**PROMPT**
When the string "prețuri" is part of a line below, that line should be copied.

**AVAILABLE DATA**

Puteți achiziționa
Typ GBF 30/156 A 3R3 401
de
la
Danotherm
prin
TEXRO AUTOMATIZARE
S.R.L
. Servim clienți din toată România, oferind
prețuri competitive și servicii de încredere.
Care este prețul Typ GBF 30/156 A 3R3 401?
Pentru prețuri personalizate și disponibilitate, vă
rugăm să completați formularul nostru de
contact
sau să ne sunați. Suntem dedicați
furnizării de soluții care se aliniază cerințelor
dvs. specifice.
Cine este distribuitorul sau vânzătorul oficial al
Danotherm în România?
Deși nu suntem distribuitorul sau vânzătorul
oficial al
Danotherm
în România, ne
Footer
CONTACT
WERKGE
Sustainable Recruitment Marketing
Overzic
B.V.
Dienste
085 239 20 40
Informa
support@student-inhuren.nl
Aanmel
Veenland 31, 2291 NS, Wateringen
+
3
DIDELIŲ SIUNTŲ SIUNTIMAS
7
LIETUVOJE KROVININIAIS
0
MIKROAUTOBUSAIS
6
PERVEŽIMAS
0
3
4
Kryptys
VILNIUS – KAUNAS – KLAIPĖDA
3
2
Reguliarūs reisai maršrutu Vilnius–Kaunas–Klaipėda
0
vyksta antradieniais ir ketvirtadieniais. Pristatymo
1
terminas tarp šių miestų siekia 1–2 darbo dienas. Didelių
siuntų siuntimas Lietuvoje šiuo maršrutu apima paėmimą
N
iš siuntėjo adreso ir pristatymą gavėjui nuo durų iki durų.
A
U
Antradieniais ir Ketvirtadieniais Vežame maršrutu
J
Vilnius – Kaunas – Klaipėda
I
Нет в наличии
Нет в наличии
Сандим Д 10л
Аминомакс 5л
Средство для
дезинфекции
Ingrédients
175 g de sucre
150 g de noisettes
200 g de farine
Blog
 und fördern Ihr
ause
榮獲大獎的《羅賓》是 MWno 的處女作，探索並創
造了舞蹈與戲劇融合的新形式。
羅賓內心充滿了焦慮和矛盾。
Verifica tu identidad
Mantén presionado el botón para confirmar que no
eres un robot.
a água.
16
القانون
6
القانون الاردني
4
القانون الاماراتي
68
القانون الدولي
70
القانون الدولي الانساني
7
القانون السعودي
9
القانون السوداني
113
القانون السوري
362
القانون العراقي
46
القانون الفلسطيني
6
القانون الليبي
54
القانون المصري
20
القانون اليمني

**TASK RESULT**
prețuri competitive și servicii de încredere.
Pentru prețuri personalizate și disponibilitate, vă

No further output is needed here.